あるご婦人は、家の中でただ一人の信者でありましたが、絶えず家族の救いを祈り求め、ついに同居なさっている姑さん、ご主人のお母さまが病床で洗礼を受けられました。そのお母さまのキリスト教式の葬儀をきっかけに、ご主人も礼拝に通われるようになりました。あるとき、その女性に重い病が発見されたとき、ご主人はこうしてはいられないと言って、洗礼を受けられるということもありました。

「主イエスを信じなさい。そうすればあなたも家族も救われます」この約束は、真実です。

パウロは、コリントの町の教会から届いた様々な質問に答える形でコリントの信徒への手紙1、を書きました。その7章13節14節に、このようなみ言葉があります。

「またある女に信者でない夫がいて、その夫が一緒に生活を続けたいと思っている場合、彼を離縁してはいけない。なぜなら信者でない夫は信者である妻のゆえに聖なるものとされ、信者でない妻は、信者である夫のゆえに聖なるものとされているからです」

聖なるものとされるという言葉の正しい意味は、神様のために取り分けられているということです。家庭の中に、一人の信者がいる時、その家庭全体がこの世的な意味において祝福されることになるという意味であります。それだけでなく、やはり、結婚生活によって一つのものとされている夫婦において、妻や夫の信仰と言うものが、その相手の側の霊的な生活に影響を与えるということです。

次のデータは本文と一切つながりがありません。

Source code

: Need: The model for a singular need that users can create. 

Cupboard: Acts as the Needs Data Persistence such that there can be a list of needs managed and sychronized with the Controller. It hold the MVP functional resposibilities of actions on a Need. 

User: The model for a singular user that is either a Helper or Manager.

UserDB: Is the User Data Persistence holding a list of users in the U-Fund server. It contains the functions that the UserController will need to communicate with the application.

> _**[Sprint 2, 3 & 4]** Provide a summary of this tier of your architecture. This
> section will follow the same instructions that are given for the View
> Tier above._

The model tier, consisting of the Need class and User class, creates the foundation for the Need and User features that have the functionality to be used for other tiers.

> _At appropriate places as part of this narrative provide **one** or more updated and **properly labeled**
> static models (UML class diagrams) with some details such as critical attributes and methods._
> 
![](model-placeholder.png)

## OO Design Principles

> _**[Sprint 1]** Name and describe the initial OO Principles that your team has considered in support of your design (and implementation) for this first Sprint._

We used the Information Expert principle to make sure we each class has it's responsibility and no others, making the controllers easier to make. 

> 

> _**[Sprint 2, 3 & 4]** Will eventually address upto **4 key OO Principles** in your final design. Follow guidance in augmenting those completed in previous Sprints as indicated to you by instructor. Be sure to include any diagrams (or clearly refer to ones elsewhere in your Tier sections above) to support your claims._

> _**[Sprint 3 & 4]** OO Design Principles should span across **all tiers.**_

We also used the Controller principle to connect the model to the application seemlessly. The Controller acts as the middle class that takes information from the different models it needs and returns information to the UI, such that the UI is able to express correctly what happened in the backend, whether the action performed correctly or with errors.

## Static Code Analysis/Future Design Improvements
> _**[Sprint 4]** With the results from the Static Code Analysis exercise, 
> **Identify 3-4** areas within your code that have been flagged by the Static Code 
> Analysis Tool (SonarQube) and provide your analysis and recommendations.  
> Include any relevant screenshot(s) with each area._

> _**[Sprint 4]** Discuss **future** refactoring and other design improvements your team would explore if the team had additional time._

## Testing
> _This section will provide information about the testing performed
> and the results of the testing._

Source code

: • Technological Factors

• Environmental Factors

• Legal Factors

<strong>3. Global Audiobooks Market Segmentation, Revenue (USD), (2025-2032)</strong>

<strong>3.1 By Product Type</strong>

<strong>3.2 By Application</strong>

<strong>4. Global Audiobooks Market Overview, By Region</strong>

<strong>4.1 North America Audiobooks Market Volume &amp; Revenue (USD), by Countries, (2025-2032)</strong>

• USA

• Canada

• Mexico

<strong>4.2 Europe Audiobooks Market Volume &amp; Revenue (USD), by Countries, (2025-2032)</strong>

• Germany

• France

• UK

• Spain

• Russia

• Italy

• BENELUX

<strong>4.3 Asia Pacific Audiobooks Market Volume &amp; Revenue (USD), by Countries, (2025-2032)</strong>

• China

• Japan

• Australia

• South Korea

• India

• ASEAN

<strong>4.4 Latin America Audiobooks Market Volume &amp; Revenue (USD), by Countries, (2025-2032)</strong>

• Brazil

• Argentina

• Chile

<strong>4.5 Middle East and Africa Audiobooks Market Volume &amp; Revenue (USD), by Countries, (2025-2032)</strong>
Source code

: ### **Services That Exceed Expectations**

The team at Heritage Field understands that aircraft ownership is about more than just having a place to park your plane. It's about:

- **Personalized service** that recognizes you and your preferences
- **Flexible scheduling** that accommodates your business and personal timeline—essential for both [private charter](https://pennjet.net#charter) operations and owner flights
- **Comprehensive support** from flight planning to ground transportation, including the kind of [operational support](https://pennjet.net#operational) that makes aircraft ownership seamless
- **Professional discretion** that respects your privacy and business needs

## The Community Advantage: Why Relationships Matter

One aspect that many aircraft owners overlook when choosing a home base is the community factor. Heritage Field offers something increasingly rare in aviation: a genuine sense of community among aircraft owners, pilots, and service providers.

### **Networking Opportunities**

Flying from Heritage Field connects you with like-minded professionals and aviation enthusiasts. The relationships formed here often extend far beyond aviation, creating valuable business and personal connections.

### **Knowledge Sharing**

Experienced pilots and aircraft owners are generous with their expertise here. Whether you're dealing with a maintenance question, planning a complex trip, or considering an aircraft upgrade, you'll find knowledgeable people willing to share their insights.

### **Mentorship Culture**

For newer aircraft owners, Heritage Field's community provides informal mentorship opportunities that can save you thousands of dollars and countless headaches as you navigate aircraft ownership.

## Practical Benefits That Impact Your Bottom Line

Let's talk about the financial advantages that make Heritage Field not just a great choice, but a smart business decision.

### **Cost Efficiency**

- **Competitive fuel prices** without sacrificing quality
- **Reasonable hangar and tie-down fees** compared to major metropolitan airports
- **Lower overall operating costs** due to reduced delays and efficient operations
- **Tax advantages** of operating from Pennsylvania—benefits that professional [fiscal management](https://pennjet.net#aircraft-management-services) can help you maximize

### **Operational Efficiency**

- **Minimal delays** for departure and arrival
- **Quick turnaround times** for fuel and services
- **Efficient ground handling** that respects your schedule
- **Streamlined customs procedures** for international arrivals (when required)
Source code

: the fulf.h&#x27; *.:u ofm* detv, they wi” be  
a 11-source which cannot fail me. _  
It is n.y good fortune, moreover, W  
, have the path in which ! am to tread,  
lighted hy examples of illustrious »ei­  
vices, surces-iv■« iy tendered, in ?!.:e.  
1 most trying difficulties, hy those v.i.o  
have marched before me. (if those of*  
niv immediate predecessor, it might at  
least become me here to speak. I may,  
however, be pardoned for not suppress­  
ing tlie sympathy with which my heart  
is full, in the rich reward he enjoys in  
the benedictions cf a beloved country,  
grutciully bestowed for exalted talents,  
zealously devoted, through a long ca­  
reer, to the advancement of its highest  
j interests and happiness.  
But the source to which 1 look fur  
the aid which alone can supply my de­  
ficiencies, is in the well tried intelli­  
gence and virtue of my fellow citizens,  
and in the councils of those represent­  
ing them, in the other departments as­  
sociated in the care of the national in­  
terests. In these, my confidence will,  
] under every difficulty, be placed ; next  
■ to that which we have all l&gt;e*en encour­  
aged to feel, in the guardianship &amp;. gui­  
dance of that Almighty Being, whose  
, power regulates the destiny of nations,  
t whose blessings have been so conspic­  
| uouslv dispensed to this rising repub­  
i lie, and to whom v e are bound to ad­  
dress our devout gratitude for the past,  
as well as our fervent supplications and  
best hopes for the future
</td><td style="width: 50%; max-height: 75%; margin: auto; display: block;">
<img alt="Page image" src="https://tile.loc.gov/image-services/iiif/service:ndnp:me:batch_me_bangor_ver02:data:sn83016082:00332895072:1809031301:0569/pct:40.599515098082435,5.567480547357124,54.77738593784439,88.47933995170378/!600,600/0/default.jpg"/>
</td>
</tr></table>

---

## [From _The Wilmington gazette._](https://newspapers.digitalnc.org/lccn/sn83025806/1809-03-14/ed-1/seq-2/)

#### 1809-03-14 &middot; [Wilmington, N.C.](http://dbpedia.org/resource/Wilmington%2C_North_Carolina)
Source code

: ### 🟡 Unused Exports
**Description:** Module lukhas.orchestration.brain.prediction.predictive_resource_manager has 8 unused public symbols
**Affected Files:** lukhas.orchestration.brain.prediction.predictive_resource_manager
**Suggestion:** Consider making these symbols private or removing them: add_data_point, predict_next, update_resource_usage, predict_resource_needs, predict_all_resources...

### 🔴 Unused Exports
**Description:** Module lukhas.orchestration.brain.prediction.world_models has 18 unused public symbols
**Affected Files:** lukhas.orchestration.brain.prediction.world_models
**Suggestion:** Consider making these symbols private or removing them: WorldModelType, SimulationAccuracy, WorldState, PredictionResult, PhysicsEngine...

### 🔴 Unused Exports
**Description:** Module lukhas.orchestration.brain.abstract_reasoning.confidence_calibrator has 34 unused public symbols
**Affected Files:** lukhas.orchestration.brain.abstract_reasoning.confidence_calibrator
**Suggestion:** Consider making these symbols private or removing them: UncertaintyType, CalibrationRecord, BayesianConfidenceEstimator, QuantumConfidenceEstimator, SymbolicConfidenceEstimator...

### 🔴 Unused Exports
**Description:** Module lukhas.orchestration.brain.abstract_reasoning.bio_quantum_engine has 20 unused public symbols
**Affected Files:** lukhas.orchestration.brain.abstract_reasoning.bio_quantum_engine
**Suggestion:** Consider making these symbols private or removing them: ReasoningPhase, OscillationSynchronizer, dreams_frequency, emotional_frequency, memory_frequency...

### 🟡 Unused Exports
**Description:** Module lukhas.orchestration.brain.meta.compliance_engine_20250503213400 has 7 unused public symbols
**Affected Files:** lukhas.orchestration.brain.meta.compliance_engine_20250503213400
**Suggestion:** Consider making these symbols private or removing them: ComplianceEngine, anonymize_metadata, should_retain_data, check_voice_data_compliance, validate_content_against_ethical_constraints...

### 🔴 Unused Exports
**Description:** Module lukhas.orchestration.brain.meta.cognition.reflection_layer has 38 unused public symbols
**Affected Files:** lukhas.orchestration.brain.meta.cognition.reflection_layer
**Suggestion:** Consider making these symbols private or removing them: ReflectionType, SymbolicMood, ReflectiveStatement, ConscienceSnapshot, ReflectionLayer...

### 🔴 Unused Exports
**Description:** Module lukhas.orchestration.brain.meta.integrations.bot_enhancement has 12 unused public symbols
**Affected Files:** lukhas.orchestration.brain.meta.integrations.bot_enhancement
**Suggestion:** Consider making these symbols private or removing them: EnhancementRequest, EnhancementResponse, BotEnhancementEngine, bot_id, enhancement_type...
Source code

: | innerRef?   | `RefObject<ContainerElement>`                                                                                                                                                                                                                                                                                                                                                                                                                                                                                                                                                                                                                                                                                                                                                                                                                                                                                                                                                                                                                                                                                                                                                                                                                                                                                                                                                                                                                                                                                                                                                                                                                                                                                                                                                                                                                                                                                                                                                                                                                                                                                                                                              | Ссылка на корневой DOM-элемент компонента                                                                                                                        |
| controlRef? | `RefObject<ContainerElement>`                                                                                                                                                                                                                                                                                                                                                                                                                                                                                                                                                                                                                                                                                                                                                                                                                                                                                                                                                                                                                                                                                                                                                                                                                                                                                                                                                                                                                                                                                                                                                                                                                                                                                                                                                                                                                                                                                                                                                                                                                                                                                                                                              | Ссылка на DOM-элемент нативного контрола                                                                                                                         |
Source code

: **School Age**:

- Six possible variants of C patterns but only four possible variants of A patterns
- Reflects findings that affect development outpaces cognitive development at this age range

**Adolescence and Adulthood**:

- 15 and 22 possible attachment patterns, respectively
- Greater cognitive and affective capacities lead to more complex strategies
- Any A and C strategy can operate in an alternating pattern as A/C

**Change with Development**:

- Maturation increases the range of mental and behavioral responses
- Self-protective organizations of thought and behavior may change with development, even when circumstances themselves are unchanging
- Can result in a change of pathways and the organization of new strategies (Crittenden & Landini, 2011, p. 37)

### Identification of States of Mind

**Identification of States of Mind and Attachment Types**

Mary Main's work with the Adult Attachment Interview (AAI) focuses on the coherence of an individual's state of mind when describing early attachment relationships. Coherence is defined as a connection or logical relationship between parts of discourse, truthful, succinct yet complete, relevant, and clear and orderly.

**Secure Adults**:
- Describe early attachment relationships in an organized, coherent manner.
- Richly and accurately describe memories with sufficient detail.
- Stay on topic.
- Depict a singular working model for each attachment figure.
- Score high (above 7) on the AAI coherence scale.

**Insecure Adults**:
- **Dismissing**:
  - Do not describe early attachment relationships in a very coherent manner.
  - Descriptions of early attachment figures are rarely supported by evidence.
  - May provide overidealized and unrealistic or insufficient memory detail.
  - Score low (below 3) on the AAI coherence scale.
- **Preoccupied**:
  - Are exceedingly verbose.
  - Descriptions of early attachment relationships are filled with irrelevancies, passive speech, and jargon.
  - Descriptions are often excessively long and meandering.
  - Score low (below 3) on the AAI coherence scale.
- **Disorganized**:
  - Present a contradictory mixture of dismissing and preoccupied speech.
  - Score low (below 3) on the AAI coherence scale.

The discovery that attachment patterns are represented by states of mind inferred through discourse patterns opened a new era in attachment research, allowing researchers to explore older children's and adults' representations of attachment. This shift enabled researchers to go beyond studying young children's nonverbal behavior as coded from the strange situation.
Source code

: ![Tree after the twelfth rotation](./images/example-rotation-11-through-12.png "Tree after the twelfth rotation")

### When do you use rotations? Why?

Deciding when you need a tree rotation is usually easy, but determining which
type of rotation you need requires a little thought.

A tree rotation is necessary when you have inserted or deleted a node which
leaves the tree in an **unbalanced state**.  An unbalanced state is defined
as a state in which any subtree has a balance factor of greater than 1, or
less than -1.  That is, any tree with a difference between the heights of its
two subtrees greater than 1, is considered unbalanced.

わたくしは、妻の願いにも関わらず、生きている時に目に見える形では信仰をあらわすことがなく召されたご主人の葬儀のときに、この第一コリント7章13節14節を語りました。亡くなられた方、故人がそのいまわの時に、神様の前で、どのように神様と対話をしたのか、だれにもわかりません。しかし、生きている時に、妻が教会生活をしていて、それを意図的に妨げず、むしろ援助しておられたとするなら、間際の時にその魂が、妻の信じている神様、助けて下さいと主イエス様に向かって祈っていないとはだれも言えませんと、こう語りました。なにしろ、神様は、妻や夫の一方が信者であるとき、その夫や妻である未信者に対して特別な思いとご計画を持っていらっしゃる、特別に取り分けて信じる可能性を誰よりも与えて下さるとわたくしは信じているのです。

鞭打たれ、投獄され、手足を鎖につながれながらも神様を賛美し、祈りをささげるパウロとシラスのその声を聞き、その姿を間近に見た看守は、ここにはとんでもない神様の恵みがあると驚きました。そして大地震と牢獄の解放と言う神様の奇跡を見せられて、ついに道を求めるに至りました。もうそこには囚人と看守の関係は全くありません。看守は真剣に問いました。「先生方、救われるためには、どうすべきでしょうか。」

「主イエスを信じなさい、そうすればあなたも家族も救われます」

今週は、この神様のお約束を信じて、特に家族の救いのために祈り続けてまいりましょう。

祈り

天におられる救い主、主イエス・キリストの父なる神、あなたは今も生きておられます。み言葉と聖霊を用いて、また喜びの中で信じ祈り、賛美する兄弟姉妹の存在自信を通して、救い恵みを表してくださることを感謝いたします。わたしたちも、また家族の者たちも、あなたの恵みにあずかることが出来ますように。主の御名によって祈ります。アーメン。